BOVINE EPHEMERAL FEVER (BEF)
Bovine Ephemeral Fever (BEF) is a viral disease of cattle and buffalo that has become established now in parts of eastern Australia. BEF is commonly known as the ‘Three Day Sickness’ as affected animals are sick only for a few days.
BEF is spread by biting insects, usually mosquitoes and midges and most commonly occurs between January and April, with the greatest number of cases in March. However, cases can occur from December through to early June. Cases in the winter or spring months, even in coastal districts, are rare.
SIGNS OF BEF TO WATCH FOR
· If your animals experience a sudden onset of fever- as high as 41oC and then returns to normal within 36 hours.
· The first sign in milking cows is a sudden and severe drop in milk production.
· Cows in advanced pregnancy may abort.
· Animals stop eating and drinking and become depressed. They usually drool saliva, develop a stringy nasal discharge, and may have watery eyes.
· Affected animals may shiver and often become very stiff with a shifting lameness, and are reluctant to move. Note, Lameness may not become apparent until the second day of illness.
· The joints may appear swollen and sometimes there is swelling around the jaw. Some animals - particularly the heavier ones - just lie down and refuse to move.
· By day three the affected animal is usually standing again and will begin to eat. However, lameness and weakness may last for another two or three days.
· In the clear majority of cases the disease runs a short course, followed by rapid and complete recovery. However, the disease can vary in severity. Some animals may show only slight symptoms for about 24 hours, while a small number may stay down for many weeks. The disease is usually milder in calves under 12 months of age.
· Milk production usually drops by at least 50% in sick cows. In dairy herds, it is the highest producing animals that are usually the most severely affected. Yield should return nearly to normal after about three weeks, but cows affected late in lactation often dry off. Mastitis sometimes develops, with a marked rise in the somatic cell count.
· Bulls and fat cows tend to show more severe signs than other cattle. Such animals lose condition rapidly and are slow to regain their body weight. A proportion of bulls will suffer temporary infertility lasting from three to six months because of the high fever. Permanent infertility is uncommon but can occur.
· A small proportion of animals that go down may suffer a permanent paralysis due to damage to the spinal cord- either as a direct effect of the virus, or due to injuries if they fall awkwardly.
· Although most of the herd can be affected, deaths from ephemeral fever are uncommon and rarely involve more than 1% of the herd. Death is usually the result of misadventure or being down for a long period.
When an outbreak of BEF occurs in unvaccinated cattle not previously exposed to the virus, a diagnosis of BEF can often be made based on clinical signs and the brevity of illness. However, when most animals are immune and occasional cases occur, laboratory confirmation of the cause of illness may be required. Usually this is done by taking two blood samples - one during the very early stages of the illness, and another three weeks later. If BEF is responsible, BEF antibody levels will be much higher in the second test than in the first.

LISTED RECORDS:
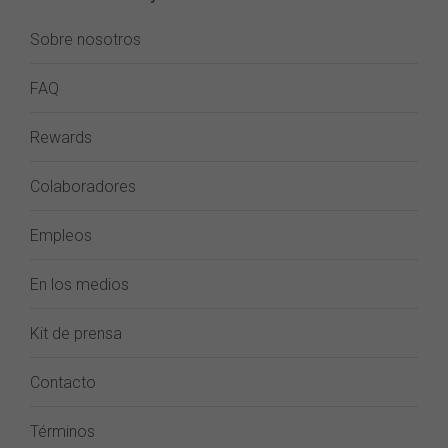
Sobre nosotros
FAQ
Rewards
Colaboradores
Empleos
En los medios
Kit de prensa
Contacto
Términos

WHAT TO WORK ON:
[1] For the bovine ephemeral fever text, state whether each statement agrees with it, and support each yes or no with the deciding words from the text. (a) The greatest number of BEF cases occurs in March. (b) The disease is usually more severe in calves under 12 months of age. (c) Deaths from ephemeral fever usually involve more than 1% of the herd.
[2] Duplicate the part of the bovine ephemeral fever text that opens with the words containing "SIGNS OF BEF" and closes with "day of illness.".

ANSWERS FOR THE TASKS:
[1]
(a) Yes: "with the greatest number of cases in March"
(b) No: "The disease is usually milder in calves under 12 months of age."
(c) No: "deaths from ephemeral fever are uncommon and rarely involve more than 1% of the herd"

[2]
SIGNS OF BEF TO WATCH FOR
· If your animals experience a sudden onset of fever- as high as 41oC and then returns to normal within 36 hours.
· The first sign in milking cows is a sudden and severe drop in milk production.
· Cows in advanced pregnancy may abort.
· Animals stop eating and drinking and become depressed. They usually drool saliva, develop a stringy nasal discharge, and may have watery eyes.
· Affected animals may shiver and often become very stiff with a shifting lameness, and are reluctant to move. Note, Lameness may not become apparent until the second day of illness.